If we really want to see a change to more people riding bikes, we need to see images people on bikes that everyone can relate to. We need role models who can advise on the best waterproofs for cycling, where are the best routes, what to look for in a second-hand bike, how to fix a puncture, how to lock your bike, how to cycle with children. We need approachable, enthusiastic, helpful people.

There are plenty of them out there. Many of them have been there for years, plugging away at the same message….and they’re probably not wearing lycra.

6 Replies to “Get Who Pedalling?”

  1. I’ve not been on a bike in 30 years but am now faced with a 57 minute walk to my elderly parents or to get on a bike (google promises me on a bike it will be 20 mins). And I think you are right the lycra clad bloke is off putting. I spoke to my brother a seasoned cyclist around Cambridge and he cycled across Ethopia with his bride on honeymoon! But he was really refreshing and encouraging. Pointing out that an old fashioned bike was often the most comfortable, to make my first trips out as easy as possible, to train up and remember to go at a slow and steady pace would still be masses quicker than walking. I’ve also got health issues and it was very helpful. He also gave me immensely practical advice about chosing a bicycle.

    1. That’s fantastic to hear. Wonderful advice from your brother. Take your time, enjoy the fresh air and exercise. Let me know how you get on.

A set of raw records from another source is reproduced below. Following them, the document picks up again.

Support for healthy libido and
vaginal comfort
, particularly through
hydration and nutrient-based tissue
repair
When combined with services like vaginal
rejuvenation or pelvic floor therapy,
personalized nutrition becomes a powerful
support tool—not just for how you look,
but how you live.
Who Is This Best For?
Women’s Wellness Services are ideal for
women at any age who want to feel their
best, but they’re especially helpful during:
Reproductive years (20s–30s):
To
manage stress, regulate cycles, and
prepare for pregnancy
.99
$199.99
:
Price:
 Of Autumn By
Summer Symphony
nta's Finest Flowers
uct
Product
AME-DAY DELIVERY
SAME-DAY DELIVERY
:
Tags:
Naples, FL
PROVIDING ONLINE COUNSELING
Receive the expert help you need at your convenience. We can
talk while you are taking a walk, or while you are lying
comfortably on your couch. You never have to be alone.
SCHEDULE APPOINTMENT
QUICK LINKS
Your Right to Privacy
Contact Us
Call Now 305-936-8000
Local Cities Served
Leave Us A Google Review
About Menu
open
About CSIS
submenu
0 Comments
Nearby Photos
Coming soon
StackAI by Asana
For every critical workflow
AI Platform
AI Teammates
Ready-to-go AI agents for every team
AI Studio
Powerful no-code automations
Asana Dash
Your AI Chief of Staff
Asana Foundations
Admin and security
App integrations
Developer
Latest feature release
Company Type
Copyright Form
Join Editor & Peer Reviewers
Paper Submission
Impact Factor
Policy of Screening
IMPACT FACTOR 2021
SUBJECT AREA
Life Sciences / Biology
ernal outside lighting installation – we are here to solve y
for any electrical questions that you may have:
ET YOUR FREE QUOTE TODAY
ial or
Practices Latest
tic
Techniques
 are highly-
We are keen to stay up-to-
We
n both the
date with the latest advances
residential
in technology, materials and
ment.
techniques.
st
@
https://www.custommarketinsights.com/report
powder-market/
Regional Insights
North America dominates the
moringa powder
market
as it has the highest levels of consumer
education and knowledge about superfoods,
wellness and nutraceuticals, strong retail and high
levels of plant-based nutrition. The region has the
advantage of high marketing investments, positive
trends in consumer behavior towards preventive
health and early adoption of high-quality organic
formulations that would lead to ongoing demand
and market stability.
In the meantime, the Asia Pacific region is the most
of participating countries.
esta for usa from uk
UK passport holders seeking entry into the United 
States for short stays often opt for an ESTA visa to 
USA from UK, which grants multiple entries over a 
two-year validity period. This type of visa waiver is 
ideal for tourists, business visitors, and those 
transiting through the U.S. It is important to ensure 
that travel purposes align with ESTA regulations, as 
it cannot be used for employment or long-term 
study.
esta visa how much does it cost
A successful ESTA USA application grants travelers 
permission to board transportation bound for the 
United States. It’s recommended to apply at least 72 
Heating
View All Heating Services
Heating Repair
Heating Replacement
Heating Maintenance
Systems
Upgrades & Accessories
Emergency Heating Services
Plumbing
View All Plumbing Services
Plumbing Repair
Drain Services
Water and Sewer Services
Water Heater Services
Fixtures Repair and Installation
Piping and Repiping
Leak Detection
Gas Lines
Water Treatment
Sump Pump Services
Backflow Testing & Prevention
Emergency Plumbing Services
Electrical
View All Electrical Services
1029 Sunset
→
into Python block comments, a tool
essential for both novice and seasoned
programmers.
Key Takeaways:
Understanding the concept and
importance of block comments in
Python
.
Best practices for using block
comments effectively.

  2. As a newbie back on my bike after a good few many years I so relate to your article. The cycling gang can be very intimidating and in time I hope to ride more. But at the moment I’m happy to get out the house, ride with my family. As much as I love to ride more for transportation, I’m a Brit now living in Canada and live rurally. Looking forward to being able to join a women’s riding group in the future.

  3. The main thing is indeed to keep the momentum and I’m swinging between extremes of “going back to worse as before (because no one wants to use trains or buses)” and “finally on our way to decent infrastructure”.
    I’m hoping that all those people that have over the years found it incredulous that you can have children and not use a car will slowly realise this is true and a few of them make the change. Or not even change – addition of a bike is a good start.

    How is it going in Edinburgh? I’ve been reading jealously that measures are being put into place. In Clacks there’s not much happening although there was a lot less traffic to begin with…

    1. I’ve not seen much progress in Edinburgh, but to be fair I don’t go anywhere! There has been one road closed to traffic near me in order to provide space for walking and cycling, however this does appear to be something of a token gesture. The road in question was one way to cars and 2 ways to bikes anyway and runs parallel to a 4 lane main road….which most people have to cross to get to the closed road, yet there is no crossing and with the roads getting busier, this is now very difficult to cross. I’m trying to hang in there and see this as the start of more people travelling actively, but I have already heard of people put off by the increasing number of vehicles on the roads.